Work instructions:
Drop the pictures; give again exactly the lines from the one holding "- Set the Jump" through the end of the data.

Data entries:

Content starts

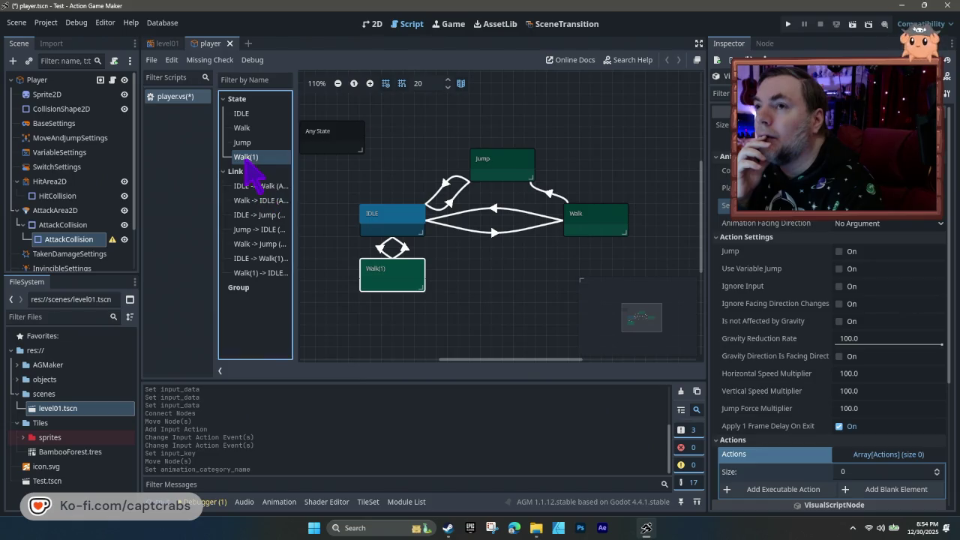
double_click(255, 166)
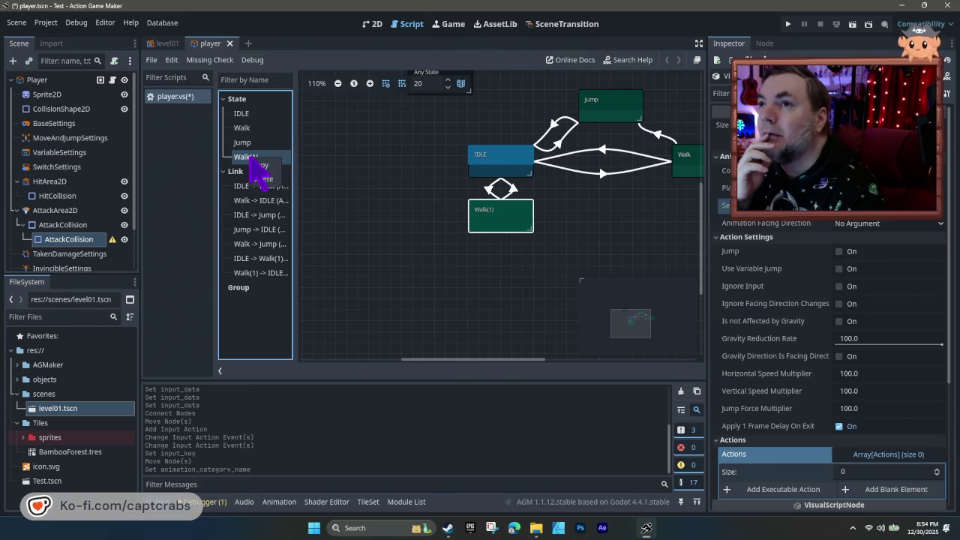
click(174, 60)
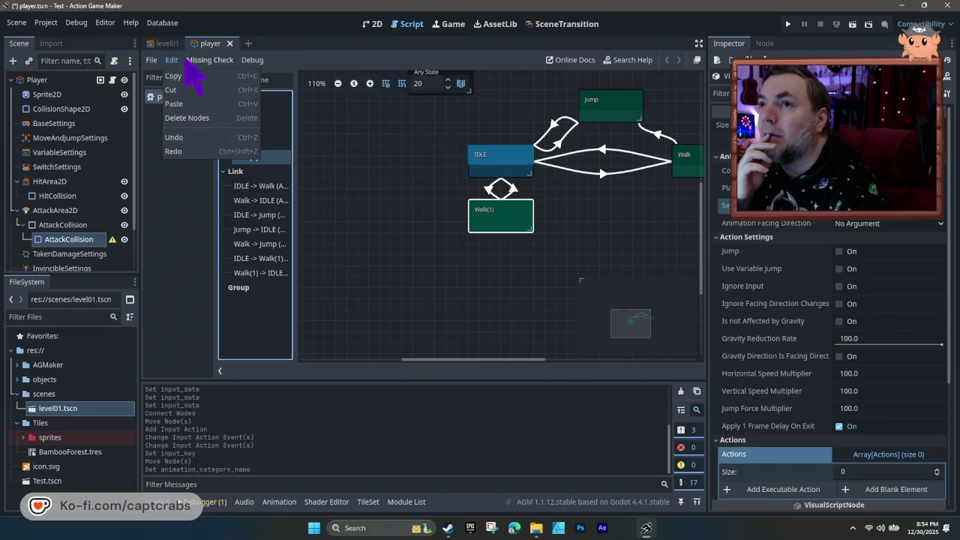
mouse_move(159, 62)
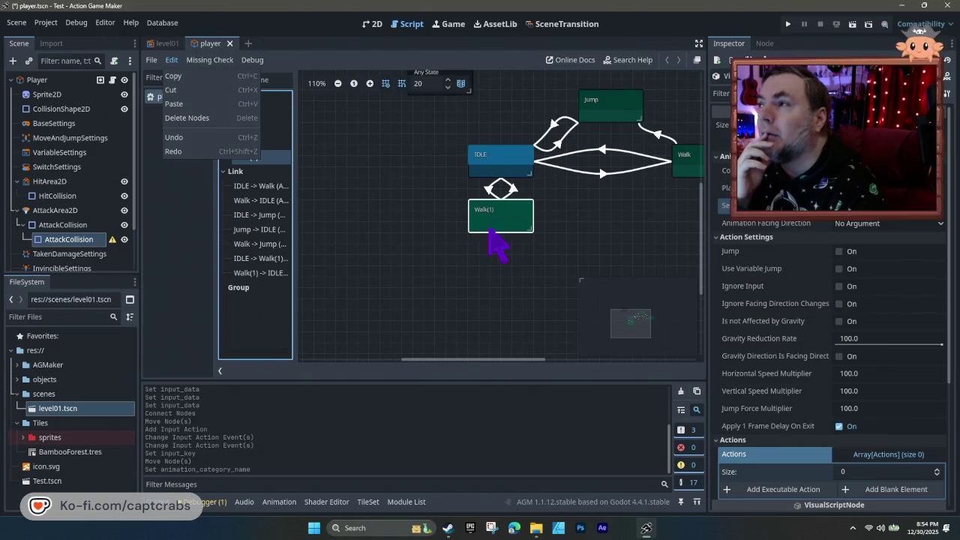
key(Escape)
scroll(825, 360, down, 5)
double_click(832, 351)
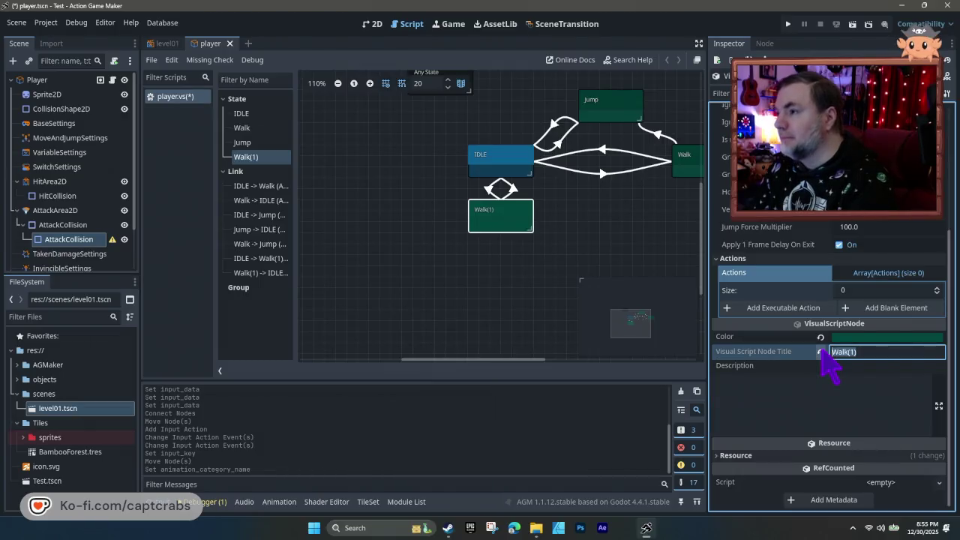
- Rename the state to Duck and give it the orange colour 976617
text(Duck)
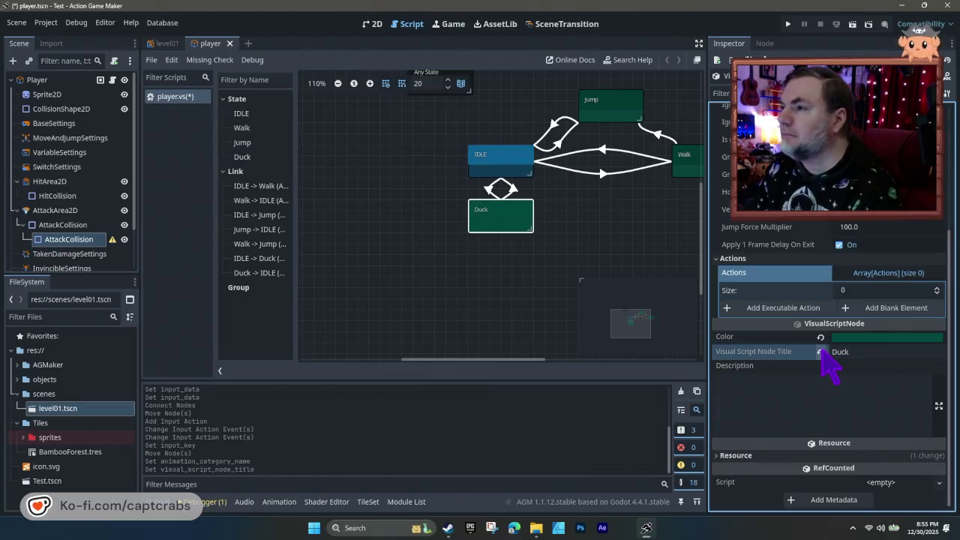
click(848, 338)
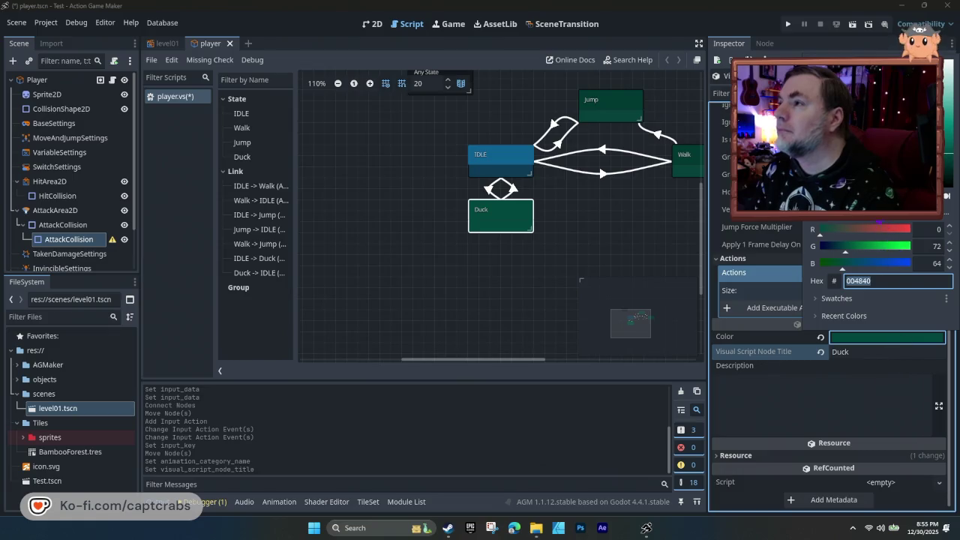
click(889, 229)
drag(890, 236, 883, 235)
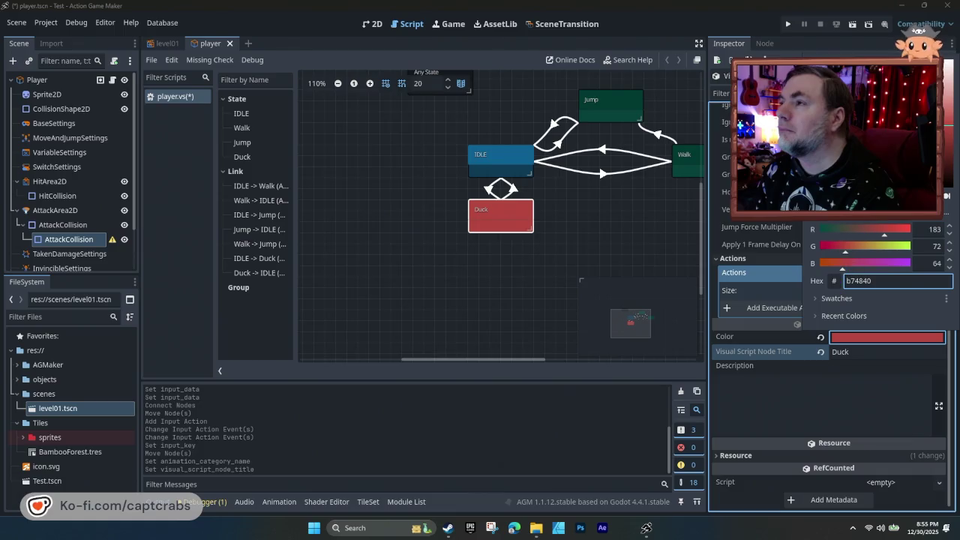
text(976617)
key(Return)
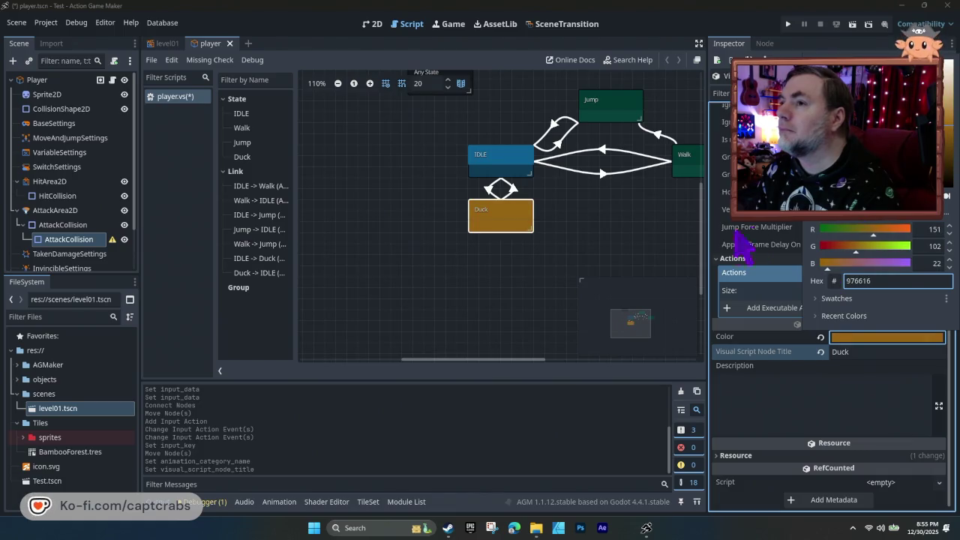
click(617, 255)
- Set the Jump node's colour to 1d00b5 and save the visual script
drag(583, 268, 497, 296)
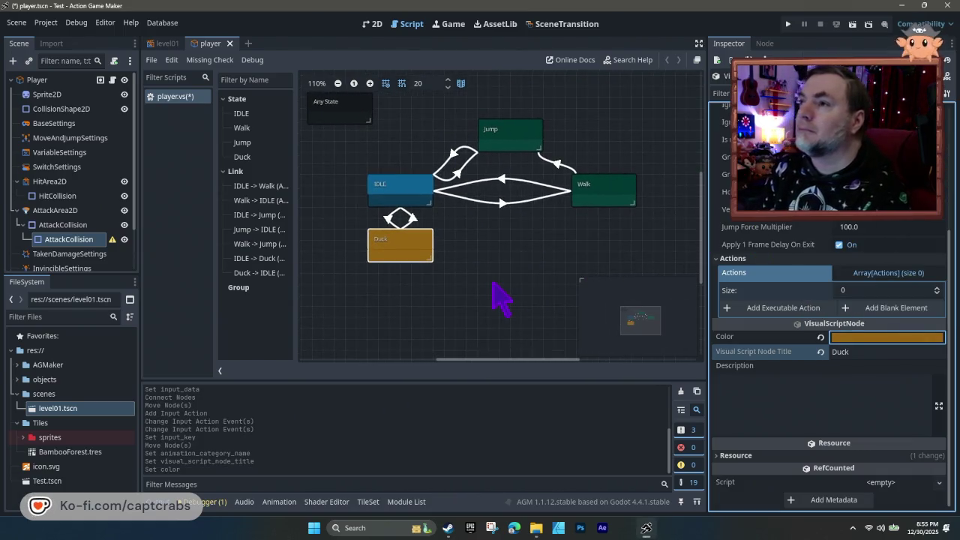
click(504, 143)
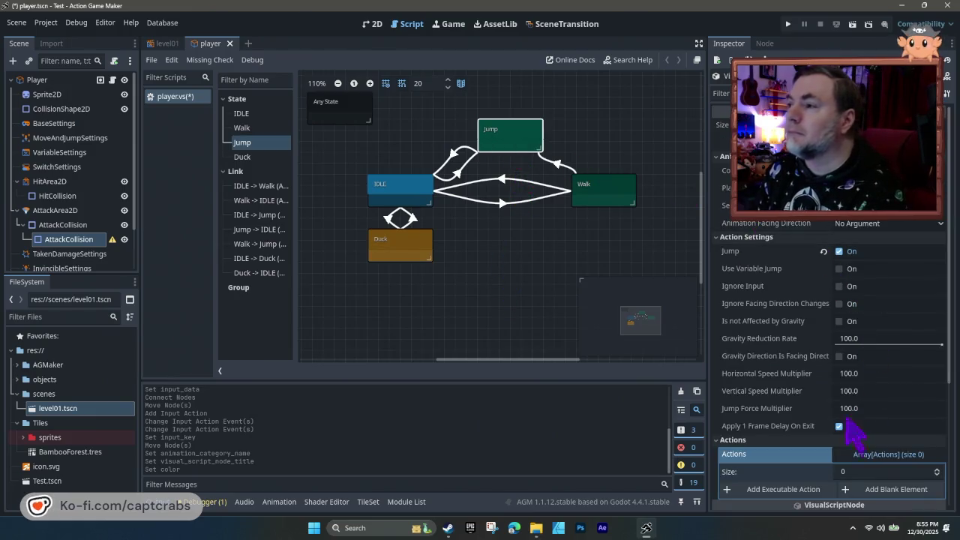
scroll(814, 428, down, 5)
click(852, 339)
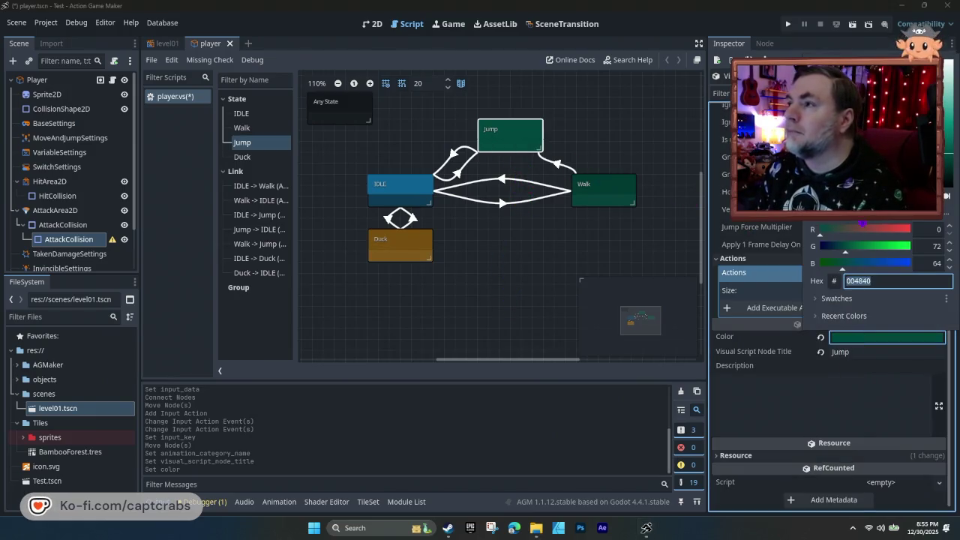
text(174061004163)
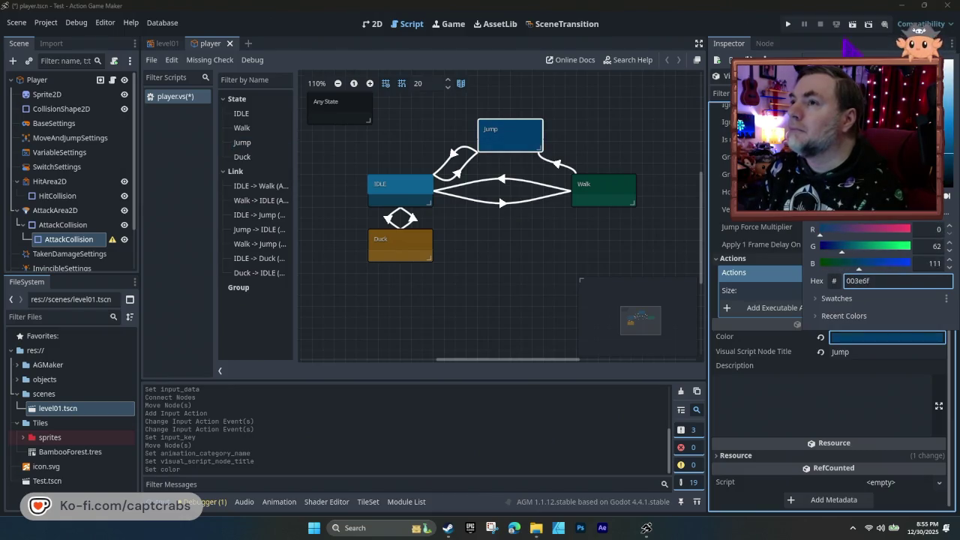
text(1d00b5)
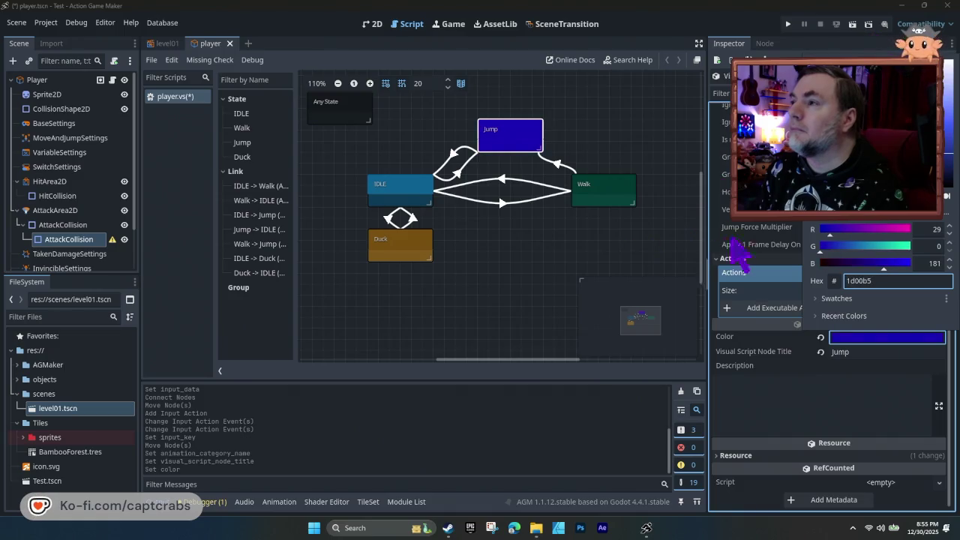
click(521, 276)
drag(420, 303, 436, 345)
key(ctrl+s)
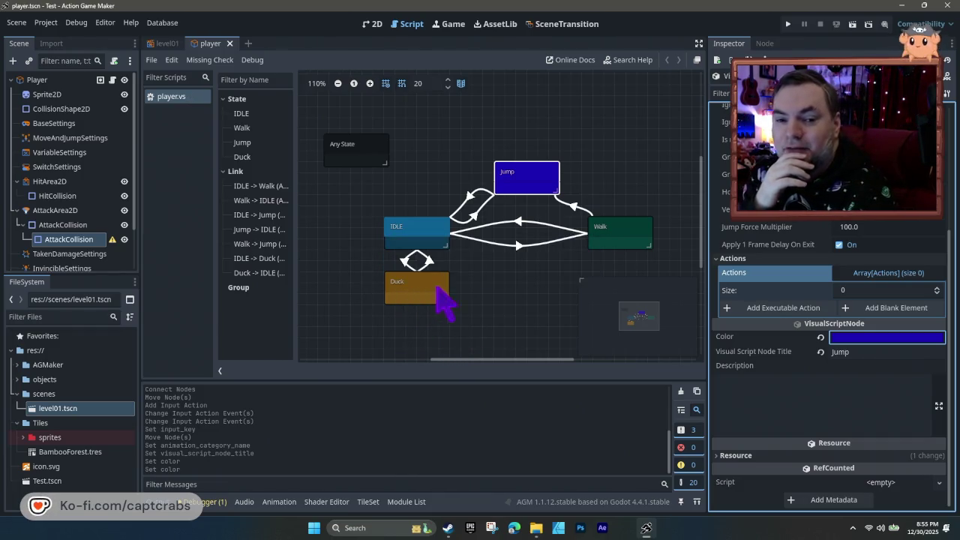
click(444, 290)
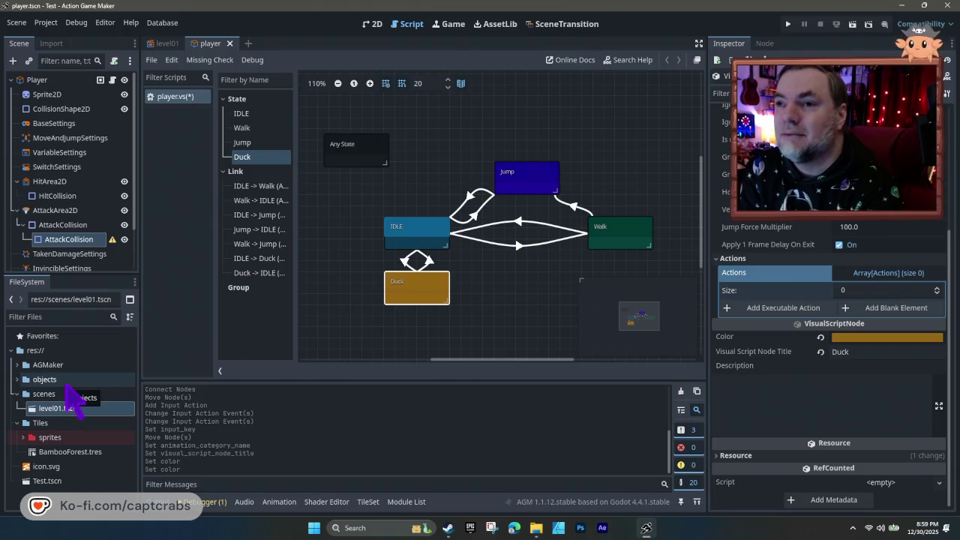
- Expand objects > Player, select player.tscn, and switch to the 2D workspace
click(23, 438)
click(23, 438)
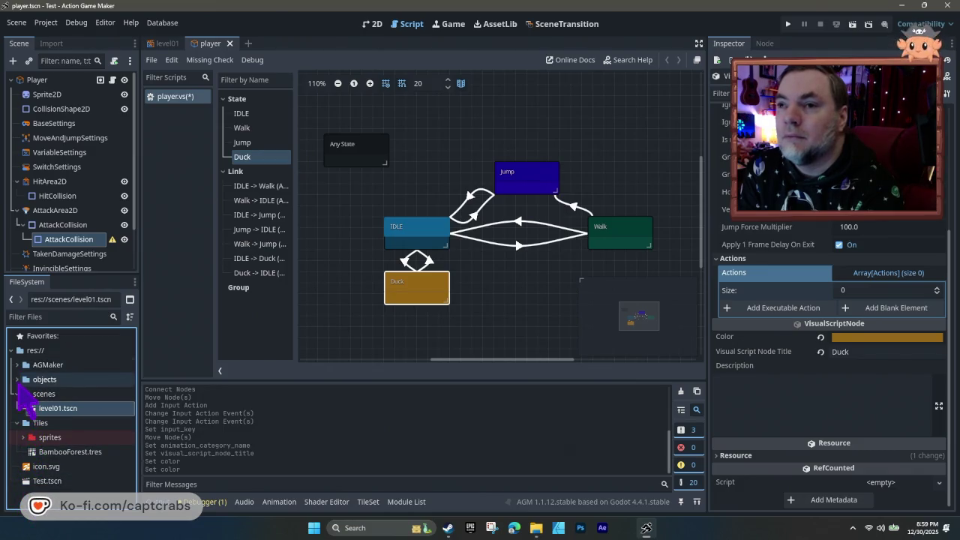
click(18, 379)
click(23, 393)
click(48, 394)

Content ends

Answer area:
- Set the Jump node's colour to 1d00b5 and save the visual script
drag(583, 268, 497, 296)
click(504, 143)
scroll(814, 428, down, 5)
click(852, 339)
text(174061004163)
text(1d00b5)
click(521, 276)
drag(420, 303, 436, 345)
key(ctrl+s)
click(444, 290)
- Expand objects > Player, select player.tscn, and switch to the 2D workspace
click(23, 438)
click(23, 438)
click(18, 379)
click(23, 393)
click(48, 394)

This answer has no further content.